Over the next forty-five minutes Jonasson picked out no fewer than thirty-two tiny bone chips from around the entry wound. The smallest of these chips could scarcely be seen with the naked eye.

As Blomkvist tried in frustration to manoeuvre his mobile out of the breast pocket of his jacket—it proved to be an impossible task with his hands cuffed behind his back, nor was it clear to him how he was going to be able to use it—several more vehicles containing both uniformed officers and technical personnel arrived at the Gosseberga farm. They were detailed by Paulsson to secure forensic evidence in the woodshed and to do a thorough examination of the farmhouse, from which several weapons had already been confiscated. By now resigned to his futility, Blomkvist had observed their comings and goings from his vantage point in Paulsson’s vehicle.

An hour passed before it dawned on Paulsson that his officers had not yet returned from their mission to retrieve Niedermann. He had Blomkvist brought into the kitchen, where he was required once more to provide precise directions to the spot.

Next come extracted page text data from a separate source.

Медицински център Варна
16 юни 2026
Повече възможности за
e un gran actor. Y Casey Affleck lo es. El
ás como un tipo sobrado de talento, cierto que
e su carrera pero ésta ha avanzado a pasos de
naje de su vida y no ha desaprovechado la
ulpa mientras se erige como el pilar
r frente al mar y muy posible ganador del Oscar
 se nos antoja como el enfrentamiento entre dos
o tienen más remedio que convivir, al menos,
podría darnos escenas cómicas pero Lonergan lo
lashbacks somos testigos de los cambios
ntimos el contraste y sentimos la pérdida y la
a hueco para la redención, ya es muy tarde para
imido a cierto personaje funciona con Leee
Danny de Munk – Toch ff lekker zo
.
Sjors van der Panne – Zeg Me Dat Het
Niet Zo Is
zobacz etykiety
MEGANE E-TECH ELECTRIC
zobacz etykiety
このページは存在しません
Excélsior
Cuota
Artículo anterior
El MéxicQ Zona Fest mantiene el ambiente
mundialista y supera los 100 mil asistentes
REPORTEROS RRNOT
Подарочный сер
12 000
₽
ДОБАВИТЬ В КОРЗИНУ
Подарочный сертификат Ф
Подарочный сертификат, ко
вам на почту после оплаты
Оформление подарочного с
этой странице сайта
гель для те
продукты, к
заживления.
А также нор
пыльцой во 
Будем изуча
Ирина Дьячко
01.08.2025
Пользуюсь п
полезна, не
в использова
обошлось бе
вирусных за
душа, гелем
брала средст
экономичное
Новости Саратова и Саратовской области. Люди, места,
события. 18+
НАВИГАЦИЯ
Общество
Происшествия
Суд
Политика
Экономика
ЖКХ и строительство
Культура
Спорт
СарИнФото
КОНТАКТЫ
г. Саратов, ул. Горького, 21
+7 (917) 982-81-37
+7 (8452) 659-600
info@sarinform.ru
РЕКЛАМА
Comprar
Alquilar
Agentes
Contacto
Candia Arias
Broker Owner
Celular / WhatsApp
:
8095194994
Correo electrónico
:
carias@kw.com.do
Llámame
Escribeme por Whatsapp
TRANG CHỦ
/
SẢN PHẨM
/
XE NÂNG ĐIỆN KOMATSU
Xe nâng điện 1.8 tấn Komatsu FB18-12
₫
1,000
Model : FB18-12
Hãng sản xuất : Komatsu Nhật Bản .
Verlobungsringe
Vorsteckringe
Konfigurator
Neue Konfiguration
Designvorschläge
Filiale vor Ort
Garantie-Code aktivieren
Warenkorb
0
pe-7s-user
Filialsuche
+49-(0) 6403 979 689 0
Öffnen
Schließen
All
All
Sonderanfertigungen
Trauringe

Blomkvist closed his eyes.

He was still in the kitchen with Paulsson when the armed response team sent to relieve the first two officers reported back. One had been found
dead with a broken neck. The other was still alive, but he had been savagely beaten. The men had been discovered near a MOOSE CROSSING sign by the side of the road. Their service weapons and the marked police car were gone.